YOUR GOAL = In the records below, find each line holding the word "worn" and copy it.

RECORD EXTRACTS =
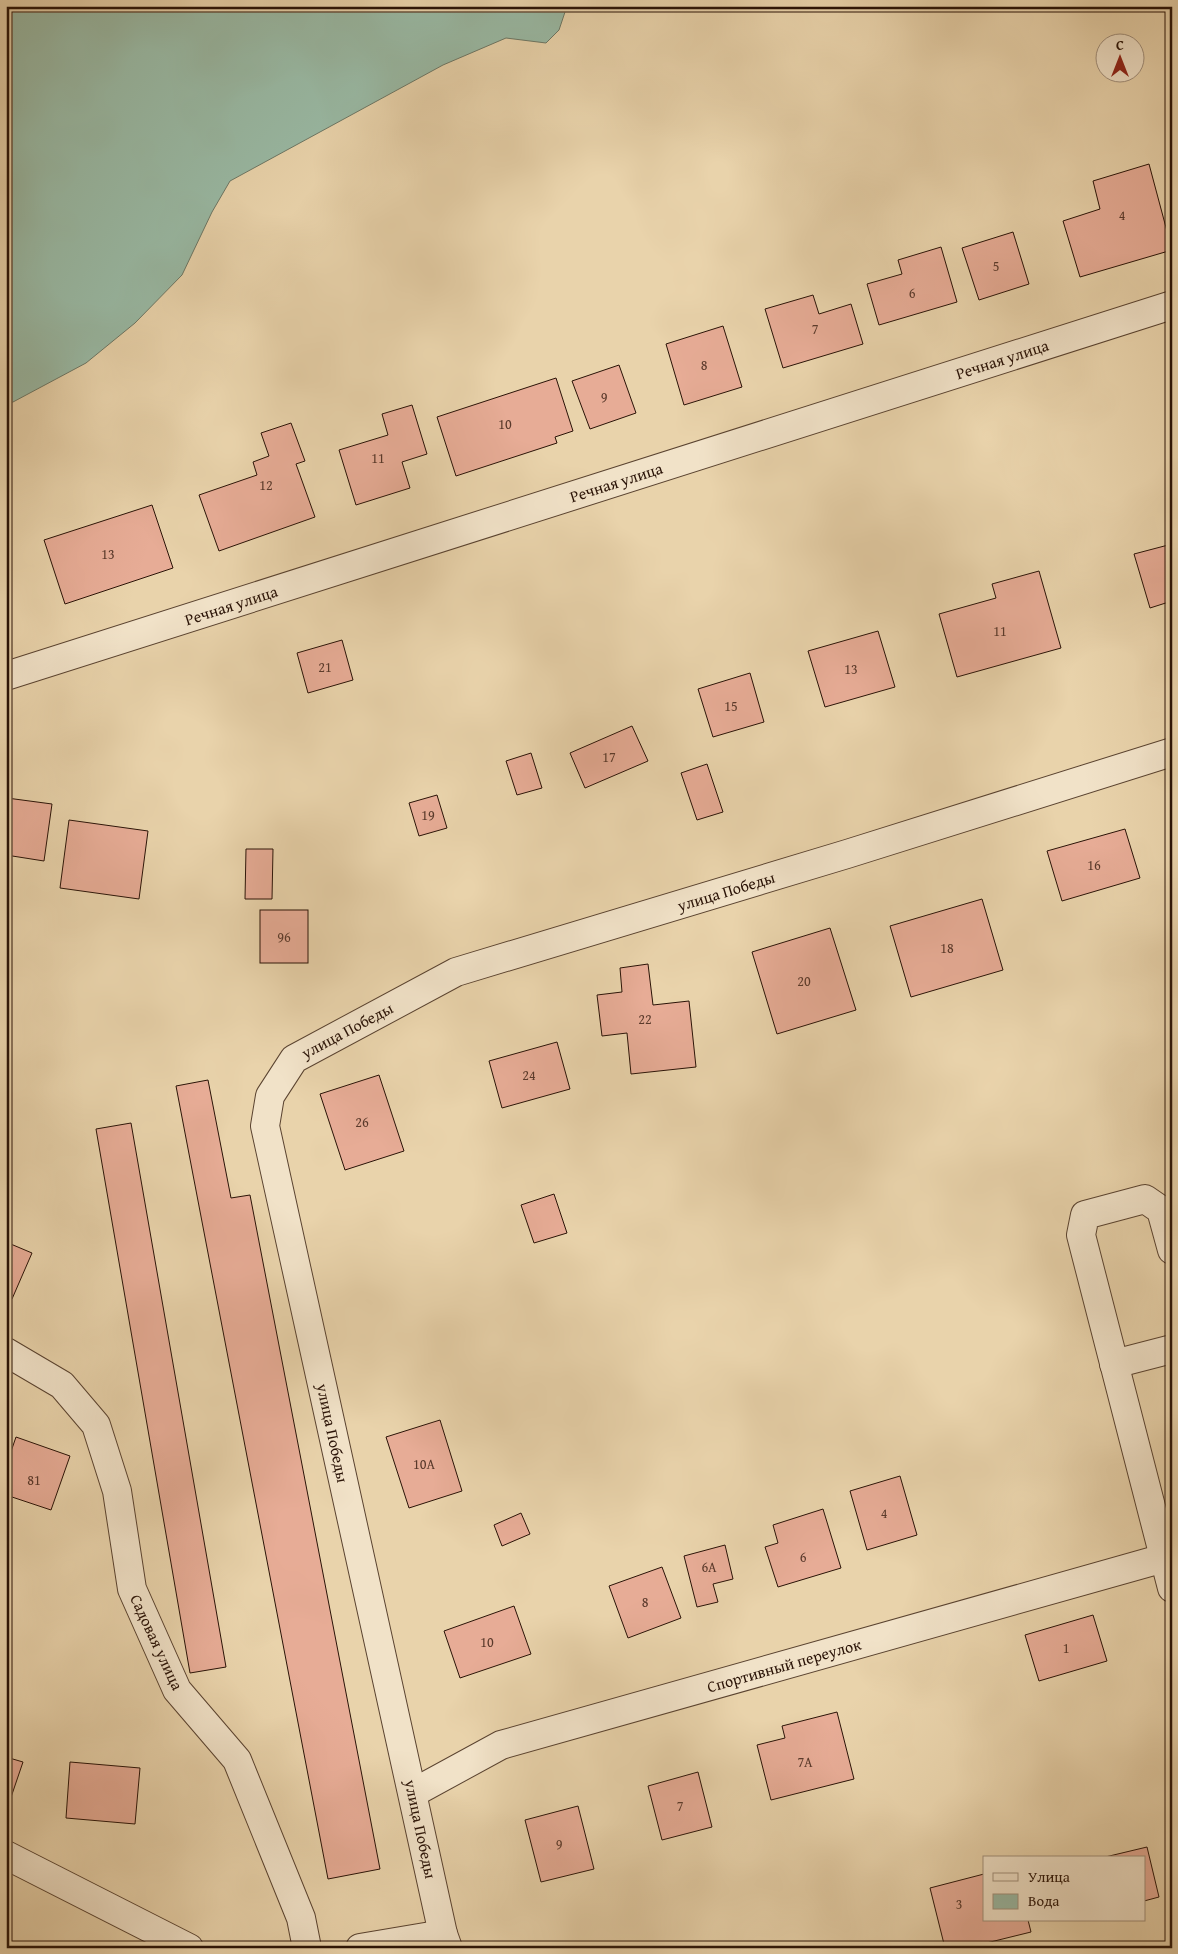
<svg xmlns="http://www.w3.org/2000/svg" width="1178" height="1954" font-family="'Gentium Book Plus',serif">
	<rect width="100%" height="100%" fill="#e9d3ab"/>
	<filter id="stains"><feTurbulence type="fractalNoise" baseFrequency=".004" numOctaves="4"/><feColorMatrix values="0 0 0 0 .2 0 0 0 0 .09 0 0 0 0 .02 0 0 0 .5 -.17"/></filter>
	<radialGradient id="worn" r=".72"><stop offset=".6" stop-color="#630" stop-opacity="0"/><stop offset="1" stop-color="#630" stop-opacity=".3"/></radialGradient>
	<path fill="#99b9a4" stroke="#6d7765" d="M6,6H567L559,30L546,43L506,38L443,65L230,181L212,212L182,275L135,323L86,363L13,402L6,404Z"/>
	<g fill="#e7ac96" stroke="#2a1307">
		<path d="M1149,164L1172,250L1080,277L1063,221L1100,209L1093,181Z"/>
		<path d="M1013,232L1029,284L979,300L962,248Z"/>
		<path d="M941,247L957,302L879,325L867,284L902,274L898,260Z"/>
		<path d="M813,295L819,314L851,304L863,344L783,368L765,309Z"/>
		<path d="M723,326L742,387L684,405L666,344Z"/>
		<path d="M619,365L636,413L590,429L572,381Z"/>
		<path d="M556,378L573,431L555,437L557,443L456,476L437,417Z"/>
		<path d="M412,405L427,454L402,462L410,488L356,505L339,450L388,435L382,414Z"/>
		<path d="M291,423L305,461L296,464L315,517L219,551L199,495L257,475L253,462L269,456L261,433Z"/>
		<path d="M152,505L173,568L65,604L44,540Z"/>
		<path d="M1172,544V601L1150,608L1134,554Z"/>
		<path d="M1039,571L1061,648L957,677L939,614L996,598L992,584Z"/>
		<path d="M878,631L895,687L825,707L808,651Z"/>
		<path d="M342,640L353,680L308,693L297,653Z"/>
		<path d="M750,673L764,722L713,737L698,689Z"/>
		<path d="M632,726L648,761L585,788L570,753Z"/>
		<path d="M531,753L542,788L517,795L506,761Z"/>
		<path d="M707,764L723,812L697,820L681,773Z"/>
		<path d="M437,795L447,828L419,836L409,803Z"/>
		<path d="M7,798L52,804L44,861L6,855Z"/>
		<path d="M69,820L148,831L139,899L60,888Z"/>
		<path d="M1125,829L1140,878L1062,901L1047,851Z"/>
		<path d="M246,849H273L272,899H245Z"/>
		<path d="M982,899L1003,970L911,997L890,926Z"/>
		<rect x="260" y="910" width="48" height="53"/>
		<path d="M830,928L856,1010L777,1034L752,952Z"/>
		<path d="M648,964L653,1005L689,1001L696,1067L631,1074L627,1033L602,1036L597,995L622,992L620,968Z"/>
		<path d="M557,1042L570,1089L502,1108L489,1061Z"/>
		<path d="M379,1075L404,1151L345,1170L320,1094Z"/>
		<path d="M208,1080L231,1198L250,1195L380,1869L328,1879L176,1086Z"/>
		<path d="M131,1123L226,1667L190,1673L96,1129Z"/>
		<path d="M554,1194L567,1233L534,1243L521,1205Z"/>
		<path d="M6,1242L32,1253L12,1299L6,1297Z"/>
		<path d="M440,1420L462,1491L409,1508L386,1437Z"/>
		<path d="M16,1437L70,1456L51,1510L6,1495V1466Z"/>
		<path d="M900,1476L917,1535L867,1550L850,1491Z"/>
		<path d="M823,1509L841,1568L778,1587L765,1547L778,1543L773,1525Z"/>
		<path d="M521,1513L530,1534L502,1546L494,1525Z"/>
		<path d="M725,1545L733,1579L713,1584L718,1602L697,1607L684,1556Z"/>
		<path d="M662,1567L681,1618L628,1638L609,1586Z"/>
		<path d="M514,1606L531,1654L460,1678L444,1631Z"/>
		<path d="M1093,1615L1107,1661L1039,1681L1025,1635Z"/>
		<path d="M837,1712L854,1779L771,1800L757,1745L785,1738L782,1726Z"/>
		<path d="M6,1757L23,1762L6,1812Z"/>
		<path d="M70,1762L140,1768L135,1824L66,1818Z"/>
		<path d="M698,1772L712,1827L662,1840L648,1786Z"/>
		<path d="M578,1806L594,1869L541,1882L525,1820Z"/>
		<path d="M1147,1847L1159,1897L1144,1901V1858H1101Z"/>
		<path d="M984,1874V1920H1028L1031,1932L966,1948H945L930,1888Z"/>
	</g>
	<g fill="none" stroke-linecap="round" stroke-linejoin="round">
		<defs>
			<g id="minor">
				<path d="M6,676L1172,305"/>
				<path d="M1172,1250L1161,1210L1145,1199L1085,1215L1081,1235L1172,1588"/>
				<path d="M6,1352L62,1385L96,1425L117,1491L132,1589L177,1690L237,1760L301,1918L307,1948"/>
				<path d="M1114,1364L1172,1349"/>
				<path d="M413,1793L501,1745L1164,1558"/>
				<path d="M6,1855L189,1948"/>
				<path d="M360,1948L443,1934"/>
				<path d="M448,1948L443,1934L265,1126L270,1096L294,1059L456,972L847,854L1172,752"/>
			</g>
		</defs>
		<use href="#minor" stroke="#5a4330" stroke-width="30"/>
		<use href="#minor" stroke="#f1e2c8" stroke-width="28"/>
	</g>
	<g text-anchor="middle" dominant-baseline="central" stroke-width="5" stroke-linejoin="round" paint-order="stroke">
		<g font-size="14" fill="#59392b">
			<text x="1122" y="215">4</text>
			<text x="996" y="266">5</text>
			<text x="912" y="293">6</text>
			<text x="815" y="329">7</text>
			<text x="704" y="365">8</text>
			<text x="604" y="397">9</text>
			<text x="505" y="424">10</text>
			<text x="378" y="458">11</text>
			<text x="266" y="485">12</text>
			<text x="108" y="554">13</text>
			<text x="1000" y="631">11</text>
			<text x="325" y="667">21</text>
			<text x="851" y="669">13</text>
			<text x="731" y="706">15</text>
			<text x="609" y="757">17</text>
			<text x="428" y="815">19</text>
			<text x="1094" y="865">16</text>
			<text x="284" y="937">96</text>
			<text x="947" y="948">18</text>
			<text x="804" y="981">20</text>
			<text x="645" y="1019">22</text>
			<text x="529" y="1075">24</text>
			<text x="362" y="1122">26</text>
			<text x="424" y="1464">10А</text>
			<text x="34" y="1480">81</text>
			<text x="884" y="1513">4</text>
			<text x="803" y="1557">6</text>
			<text x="709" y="1567">6А</text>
			<text x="645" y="1602">8</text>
			<text x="487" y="1642">10</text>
			<text x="1066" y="1648">1</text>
			<text x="805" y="1762">7А</text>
			<text x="680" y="1806">7</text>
			<text x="559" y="1844">9</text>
			<text x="959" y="1904">3</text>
		</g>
		<g font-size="16" fill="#2a1307" stroke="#f1e2c8">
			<text transform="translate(1002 359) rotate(-18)">Речная улица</text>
			<text transform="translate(616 482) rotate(-18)">Речная улица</text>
			<text transform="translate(231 605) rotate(-18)">Речная улица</text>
			<text transform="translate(726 891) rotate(-17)">улица Победы</text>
			<text transform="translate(347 1030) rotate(-28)">улица Победы</text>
			<text transform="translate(333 1433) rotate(78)">улица Победы</text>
			<text transform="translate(157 1642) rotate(65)">Садовая улица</text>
			<text transform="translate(784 1665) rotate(-16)">Спортивный переулок</text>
			<text transform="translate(421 1829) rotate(78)">улица Победы</text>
		</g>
	</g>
	<rect width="1178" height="1954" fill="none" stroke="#e9d3ab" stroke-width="25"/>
	<rect x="8" y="8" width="1163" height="1939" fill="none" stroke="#2a1307" stroke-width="2.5"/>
	<rect x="12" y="12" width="1153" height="1929" fill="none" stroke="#2a1307"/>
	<rect x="983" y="1856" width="162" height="65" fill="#f1e2c8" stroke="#a18f7b"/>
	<rect x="993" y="1873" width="25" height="8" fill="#f1e2c8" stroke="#a18f7b"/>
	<text x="1028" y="1882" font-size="15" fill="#2a1307">Улица</text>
	<rect x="993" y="1894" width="25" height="15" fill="#99b9a4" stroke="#a18f7b"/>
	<text x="1028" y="1906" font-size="15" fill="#2a1307">Вода</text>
	<g transform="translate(1120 58)"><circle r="24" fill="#f1e2c8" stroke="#a18f7b"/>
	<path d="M0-4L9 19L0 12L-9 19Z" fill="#8f2418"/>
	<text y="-8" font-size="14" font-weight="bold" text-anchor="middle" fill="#2a1307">С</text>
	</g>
	<rect width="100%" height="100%" filter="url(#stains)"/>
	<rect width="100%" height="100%" fill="url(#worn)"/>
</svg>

RESULT OF THE TASK =
	<radialGradient id="worn" r=".72"><stop offset=".6" stop-color="#630" stop-opacity="0"/><stop offset="1" stop-color="#630" stop-opacity=".3"/></radialGradient>
	<rect width="100%" height="100%" fill="url(#worn)"/>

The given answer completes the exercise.